**Request**
Reproduce the text of the records below with every occurrence of "motion" replaced by "proposition" and nothing else changed. Leave the pictures out of your output.

********

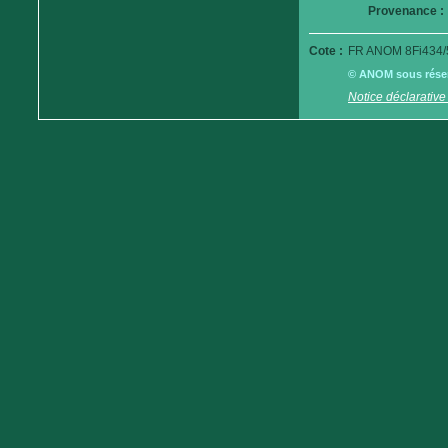
Provenance :
Cote :
FR ANOM 8Fi434/
© ANOM sous réserv
Notice déclarative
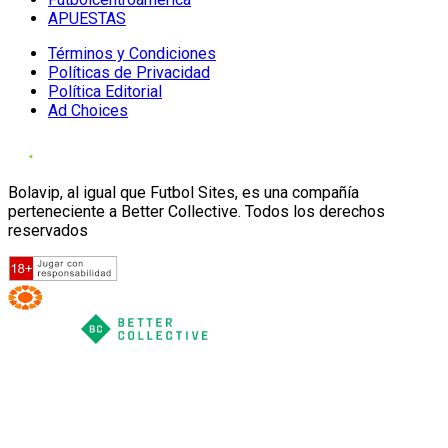
APUESTAS
Términos y Condiciones
Políticas de Privacidad
Política Editorial
Ad Choices
Bolavip, al igual que Futbol Sites, es una compañía
perteneciente a Better Collective. Todos los derechos
reservados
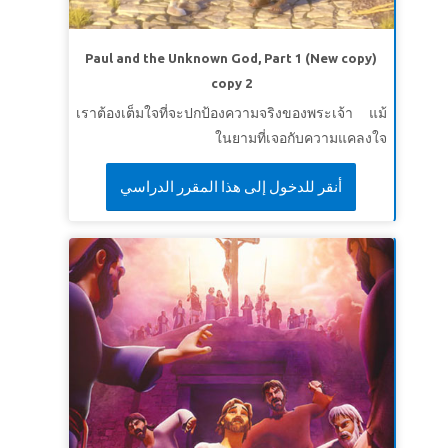
Paul and the Unknown God, Part 1 (New copy)
copy 2
เราต้องเต็มใจที่จะปกป้องความจริงของพระเจ้า แม้
ในยามที่เจอกับความแคลงใจ
أنقر للدخول إلى هذا المقرر الدراسي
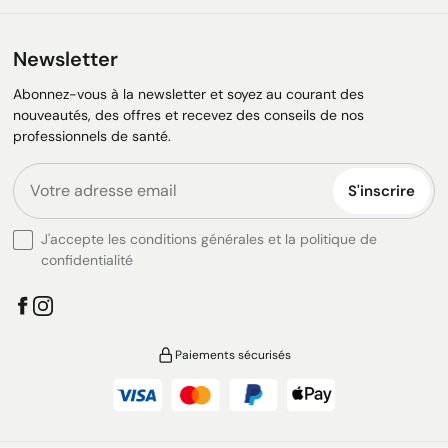
Newsletter
Abonnez-vous à la newsletter et soyez au courant des
nouveautés, des offres et recevez des conseils de nos
professionnels de santé.
S'inscrire
J'accepte les conditions générales et la politique de
confidentialité
Paiements sécurisés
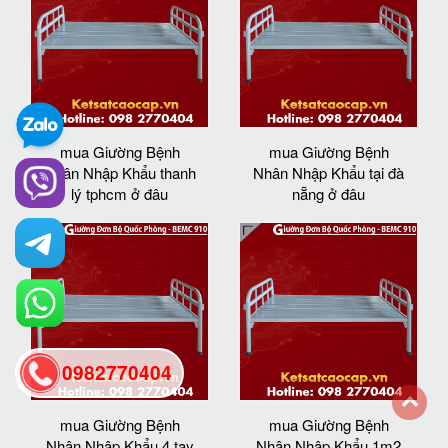
mua Giường Bệnh
mua Giường Bệnh
Nhân Nhập Khẩu thanh
Nhân Nhập Khẩu tại đà
lý tphcm ở đâu
nẵng ở đâu
0982770404
mua Giường Bệnh
mua Giường Bệnh
back
Nhân Nhập Khẩu 4 tay
Nhân Nhập Khẩu 1m2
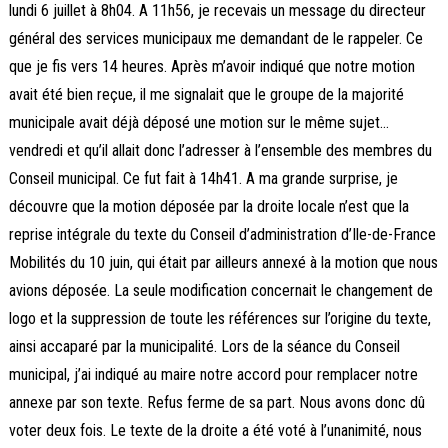
lundi 6 juillet à 8h04. A 11h56, je recevais un message du directeur
général des services municipaux me demandant de le rappeler. Ce
que je fis vers 14 heures. Après m’avoir indiqué que notre motion
avait été bien reçue, il me signalait que le groupe de la majorité
municipale avait déjà déposé une motion sur le même sujet…
vendredi et qu’il allait donc l’adresser à l’ensemble des membres du
Conseil municipal. Ce fut fait à 14h41. A ma grande surprise, je
découvre que la motion déposée par la droite locale n’est que la
reprise intégrale du texte du Conseil d’administration d’Ile-de-France
Mobilités du 10 juin, qui était par ailleurs annexé à la motion que nous
avions déposée. La seule modification concernait le changement de
logo et la suppression de toute les références sur l’origine du texte,
ainsi accaparé par la municipalité. Lors de la séance du Conseil
municipal, j’ai indiqué au maire notre accord pour remplacer notre
annexe par son texte. Refus ferme de sa part. Nous avons donc dû
voter deux fois. Le texte de la droite a été voté à l’unanimité, nous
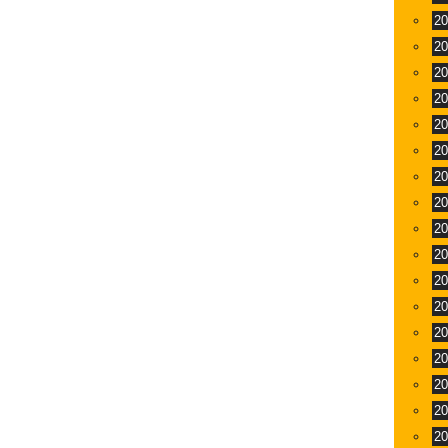
2
2
2
2
2
2
2
2
2
2
2
2
2
2
2
2
2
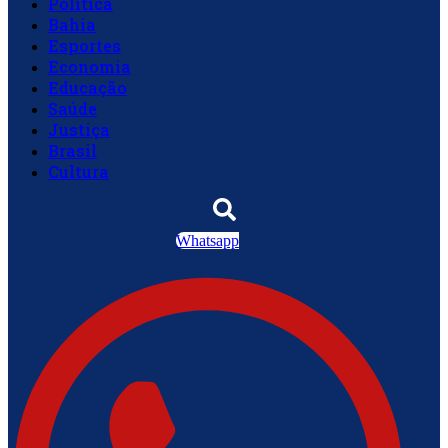
Política
Bahia
Esportes
Economia
Educação
Saúde
Justiça
Brasil
Cultura
Whatsapp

********

**Answer below**
Provenance :
Cote :
FR ANOM 8Fi434/
© ANOM sous réserv
Notice déclarative
APUESTAS
Términos y Condiciones
Políticas de Privacidad
Política Editorial
Ad Choices
Bolavip, al igual que Futbol Sites, es una compañía
perteneciente a Better Collective. Todos los derechos
reservados
Paul and the Unknown God, Part 1 (New copy)
copy 2
เราต้องเต็มใจที่จะปกป้องความจริงของพระเจ้า แม้
ในยามที่เจอกับความแคลงใจ
أنقر للدخول إلى هذا المقرر الدراسي
Newsletter
Abonnez-vous à la newsletter et soyez au courant des
nouveautés, des offres et recevez des conseils de nos
professionnels de santé.
S'inscrire
J'accepte les conditions générales et la politique de
confidentialité
Paiements sécurisés
mua Giường Bệnh
mua Giường Bệnh
Nhân Nhập Khẩu thanh
Nhân Nhập Khẩu tại đà
lý tphcm ở đâu
nẵng ở đâu
0982770404
mua Giường Bệnh
mua Giường Bệnh
back
Nhân Nhập Khẩu 4 tay
Nhân Nhập Khẩu 1m2
lundi 6 juillet à 8h04. A 11h56, je recevais un message du directeur
général des services municipaux me demandant de le rappeler. Ce
que je fis vers 14 heures. Après m’avoir indiqué que notre proposition
avait été bien reçue, il me signalait que le groupe de la majorité
municipale avait déjà déposé une proposition sur le même sujet…
vendredi et qu’il allait donc l’adresser à l’ensemble des membres du
Conseil municipal. Ce fut fait à 14h41. A ma grande surprise, je
découvre que la proposition déposée par la droite locale n’est que la
reprise intégrale du texte du Conseil d’administration d’Ile-de-France
Mobilités du 10 juin, qui était par ailleurs annexé à la proposition que nous
avions déposée. La seule modification concernait le changement de
logo et la suppression de toute les références sur l’origine du texte,
ainsi accaparé par la municipalité. Lors de la séance du Conseil
municipal, j’ai indiqué au maire notre accord pour remplacer notre
annexe par son texte. Refus ferme de sa part. Nous avons donc dû
voter deux fois. Le texte de la droite a été voté à l’unanimité, nous
2
2
2
2
2
2
2
2
2
2
2
2
2
2
2
2
2
Política
Bahia
Esportes
Economia
Educação
Saúde
Justiça
Brasil
Cultura
Whatsapp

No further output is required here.